**Dataset extract**
━━━━━━
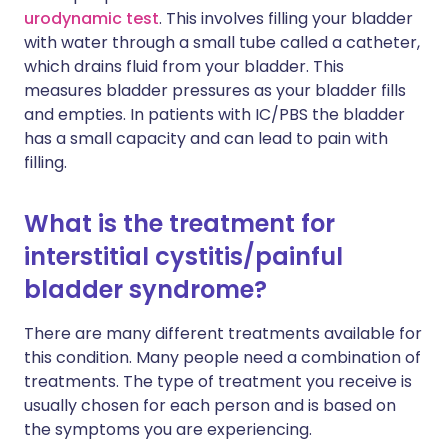
urodynamic test
. This involves filling your bladder
with water through a small tube called a catheter,
which drains fluid from your bladder. This
measures bladder pressures as your bladder fills
and empties. In patients with IC/PBS the bladder
has a small capacity and can lead to pain with
filling.
What is the treatment for
interstitial cystitis/painful
bladder syndrome?
There are many different treatments available for
this condition. Many people need a combination of
treatments. The type of treatment you receive is
usually chosen for each person and is based on
the symptoms you are experiencing.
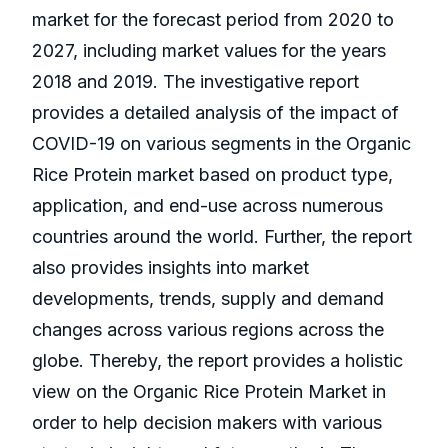
market for the forecast period from 2020 to
2027, including market values for the years
2018 and 2019. The investigative report
provides a detailed analysis of the impact of
COVID-19 on various segments in the Organic
Rice Protein market based on product type,
application, and end-use across numerous
countries around the world. Further, the report
also provides insights into market
developments, trends, supply and demand
changes across various regions across the
globe. Thereby, the report provides a holistic
view on the Organic Rice Protein Market in
order to help decision makers with various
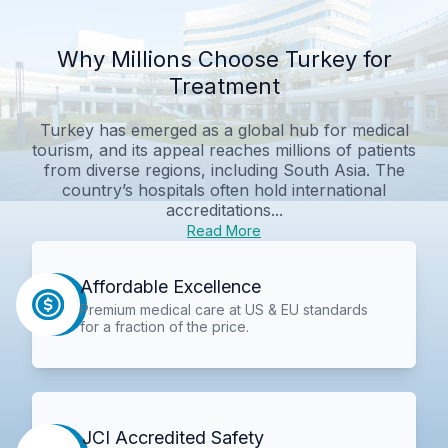
Why Millions Choose Turkey for
Treatment
Turkey has emerged as a global hub for medical
tourism, and its appeal reaches millions of patients
from diverse regions, including South Asia. The
country’s hospitals often hold international
accreditations...
Read More
Affordable Excellence
Premium medical care at US & EU standards
for a fraction of the price.
JCI Accredited Safety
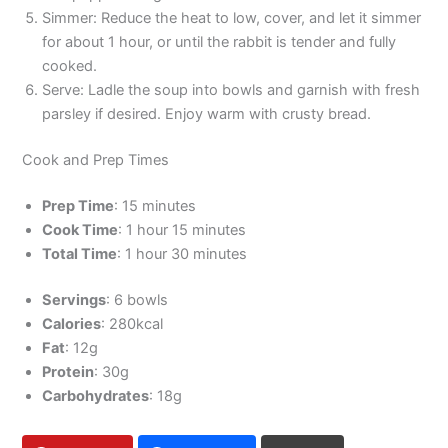
Simmer: Reduce the heat to low, cover, and let it simmer
for about 1 hour, or until the rabbit is tender and fully
cooked.
Serve: Ladle the soup into bowls and garnish with fresh
parsley if desired. Enjoy warm with crusty bread.
Cook and Prep Times
Prep Time
: 15 minutes
Cook Time
: 1 hour 15 minutes
Total Time
: 1 hour 30 minutes
Servings
: 6 bowls
Calories
: 280kcal
Fat
: 12g
Protein
: 30g
Carbohydrates
: 18g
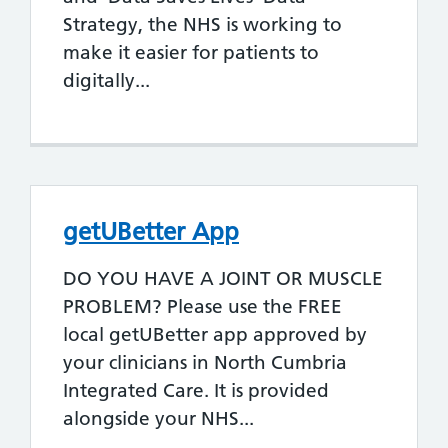
Strategy, the NHS is working to
make it easier for patients to
digitally...
getUBetter App
DO YOU HAVE A JOINT OR MUSCLE
PROBLEM? Please use the FREE
local getUBetter app approved by
your clinicians in North Cumbria
Integrated Care. It is provided
alongside your NHS...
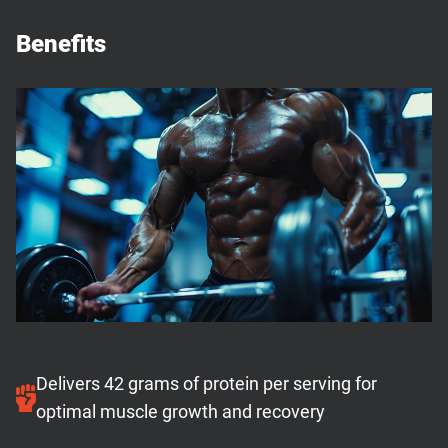
Benefits
Delivers 42 grams of protein per serving for
optimal muscle growth and recovery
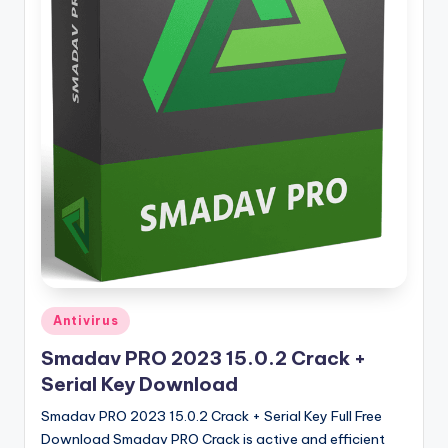
u
ll
V
e
r
si
o
n
Posted
Antivirus
in
Smadav PRO 2023 15.0.2 Crack +
Serial Key Download
Smadav PRO 2023 15.0.2 Crack + Serial Key Full Free
Download Smadav PRO Crack is active and efficient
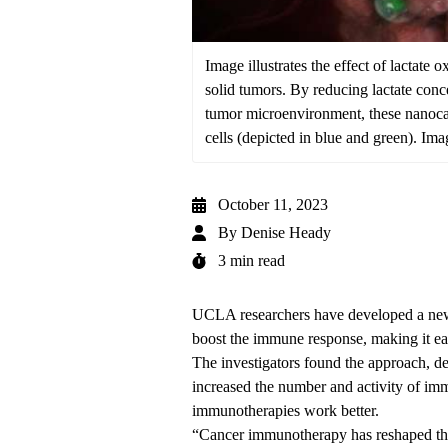
Image illustrates the effect of lactate
solid tumors. By reducing lactate conc
tumor microenvironment, these nanocaps
cells (depicted in blue and green). Ima
October 11, 2023
By
Denise Heady
3 min read
UCLA researchers have developed a new 
boost the immune response, making it eas
The investigators found the approach, de
increased the number and activity of imm
immunotherapies work better.
“Cancer immunotherapy has reshaped the 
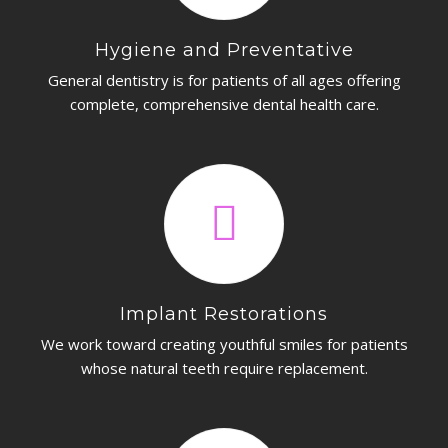
Hygiene and Preventative
General dentistry is for patients of all ages offering
complete, comprehensive dental health care.
Implant Restorations
We work toward creating youthful smiles for patients
whose natural teeth require replacement.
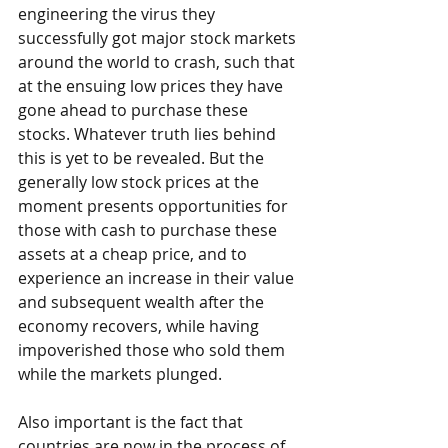
engineering the virus they 
successfully got major stock markets 
around the world to crash, such that 
at the ensuing low prices they have 
gone ahead to purchase these 
stocks. Whatever truth lies behind 
this is yet to be revealed. But the 
generally low stock prices at the 
moment presents opportunities for 
those with cash to purchase these 
assets at a cheap price, and to 
experience an increase in their value 
and subsequent wealth after the 
economy recovers, while having 
impoverished those who sold them 
while the markets plunged.
Also important is the fact that 
countries are now in the process of 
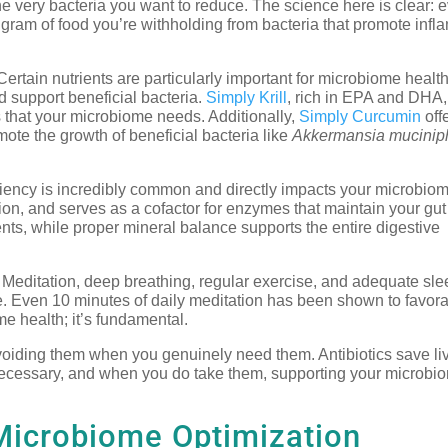
 the very bacteria you want to reduce. The science here is clear: 
a gram of food you’re withholding from bacteria that promote inf
ertain nutrients are particularly important for microbiome health
d support beneficial bacteria.
Simply Krill
, rich in EPA and DHA,
that your microbiome needs. Additionally,
Simply Curcumin
off
te the growth of beneficial bacteria like
Akkermansia muciniph
ncy is incredibly common and directly impacts your microbiome
ion, and serves as a cofactor for enzymes that maintain your gut 
nts, while proper mineral balance supports the entire digestive
Meditation, deep breathing, regular exercise, and adequate slee
Even 10 minutes of daily meditation has been shown to favorab
me health; it’s fundamental.
iding them when you genuinely need them. Antibiotics save live
necessary, and when you do take them, supporting your microbi
Microbiome Optimization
━━━━━━
Reproduce each line from the data that has "health" in it.

complete, comprehensive dental health care.
ertain nutrients are particularly important for microbiome health
me health; it’s fundamental.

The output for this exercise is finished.